TASK INSTRUCTIONS:
In the lines below, change every "pose" to "camera" and leave everything else as it is.

DATA TO USE:
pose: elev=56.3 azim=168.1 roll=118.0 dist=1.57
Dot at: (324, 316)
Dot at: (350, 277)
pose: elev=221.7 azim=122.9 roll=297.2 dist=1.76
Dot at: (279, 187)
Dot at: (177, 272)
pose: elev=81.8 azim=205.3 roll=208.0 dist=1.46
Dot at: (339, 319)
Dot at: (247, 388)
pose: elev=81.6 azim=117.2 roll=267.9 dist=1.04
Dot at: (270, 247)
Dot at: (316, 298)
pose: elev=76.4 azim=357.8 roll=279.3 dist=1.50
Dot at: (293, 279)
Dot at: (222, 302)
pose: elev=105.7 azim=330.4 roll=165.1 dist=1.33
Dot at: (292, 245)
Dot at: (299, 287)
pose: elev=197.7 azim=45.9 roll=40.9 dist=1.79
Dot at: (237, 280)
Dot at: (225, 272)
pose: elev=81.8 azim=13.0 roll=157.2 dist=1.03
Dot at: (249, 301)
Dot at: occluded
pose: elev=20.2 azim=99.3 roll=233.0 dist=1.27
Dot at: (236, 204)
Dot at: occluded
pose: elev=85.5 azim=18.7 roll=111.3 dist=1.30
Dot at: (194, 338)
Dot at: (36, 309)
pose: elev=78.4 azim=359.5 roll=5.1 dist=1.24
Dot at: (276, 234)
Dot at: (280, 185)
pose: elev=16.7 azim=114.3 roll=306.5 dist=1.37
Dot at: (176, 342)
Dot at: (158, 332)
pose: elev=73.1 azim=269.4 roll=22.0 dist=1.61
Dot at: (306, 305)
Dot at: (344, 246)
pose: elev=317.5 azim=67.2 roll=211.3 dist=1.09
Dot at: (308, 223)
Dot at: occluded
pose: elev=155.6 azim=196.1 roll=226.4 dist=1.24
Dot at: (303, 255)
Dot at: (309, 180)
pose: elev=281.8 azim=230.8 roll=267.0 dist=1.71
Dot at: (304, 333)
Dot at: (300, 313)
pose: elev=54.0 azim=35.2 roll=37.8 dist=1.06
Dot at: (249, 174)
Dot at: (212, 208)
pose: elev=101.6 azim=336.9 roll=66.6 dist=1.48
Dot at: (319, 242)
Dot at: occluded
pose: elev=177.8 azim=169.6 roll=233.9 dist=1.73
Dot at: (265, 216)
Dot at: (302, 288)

RESPONSE TO THE TASK:
camera: elev=56.3 azim=168.1 roll=118.0 dist=1.57
Dot at: (324, 316)
Dot at: (350, 277)
camera: elev=221.7 azim=122.9 roll=297.2 dist=1.76
Dot at: (279, 187)
Dot at: (177, 272)
camera: elev=81.8 azim=205.3 roll=208.0 dist=1.46
Dot at: (339, 319)
Dot at: (247, 388)
camera: elev=81.6 azim=117.2 roll=267.9 dist=1.04
Dot at: (270, 247)
Dot at: (316, 298)
camera: elev=76.4 azim=357.8 roll=279.3 dist=1.50
Dot at: (293, 279)
Dot at: (222, 302)
camera: elev=105.7 azim=330.4 roll=165.1 dist=1.33
Dot at: (292, 245)
Dot at: (299, 287)
camera: elev=197.7 azim=45.9 roll=40.9 dist=1.79
Dot at: (237, 280)
Dot at: (225, 272)
camera: elev=81.8 azim=13.0 roll=157.2 dist=1.03
Dot at: (249, 301)
Dot at: occluded
camera: elev=20.2 azim=99.3 roll=233.0 dist=1.27
Dot at: (236, 204)
Dot at: occluded
camera: elev=85.5 azim=18.7 roll=111.3 dist=1.30
Dot at: (194, 338)
Dot at: (36, 309)
camera: elev=78.4 azim=359.5 roll=5.1 dist=1.24
Dot at: (276, 234)
Dot at: (280, 185)
camera: elev=16.7 azim=114.3 roll=306.5 dist=1.37
Dot at: (176, 342)
Dot at: (158, 332)
camera: elev=73.1 azim=269.4 roll=22.0 dist=1.61
Dot at: (306, 305)
Dot at: (344, 246)
camera: elev=317.5 azim=67.2 roll=211.3 dist=1.09
Dot at: (308, 223)
Dot at: occluded
camera: elev=155.6 azim=196.1 roll=226.4 dist=1.24
Dot at: (303, 255)
Dot at: (309, 180)
camera: elev=281.8 azim=230.8 roll=267.0 dist=1.71
Dot at: (304, 333)
Dot at: (300, 313)
camera: elev=54.0 azim=35.2 roll=37.8 dist=1.06
Dot at: (249, 174)
Dot at: (212, 208)
camera: elev=101.6 azim=336.9 roll=66.6 dist=1.48
Dot at: (319, 242)
Dot at: occluded
camera: elev=177.8 azim=169.6 roll=233.9 dist=1.73
Dot at: (265, 216)
Dot at: (302, 288)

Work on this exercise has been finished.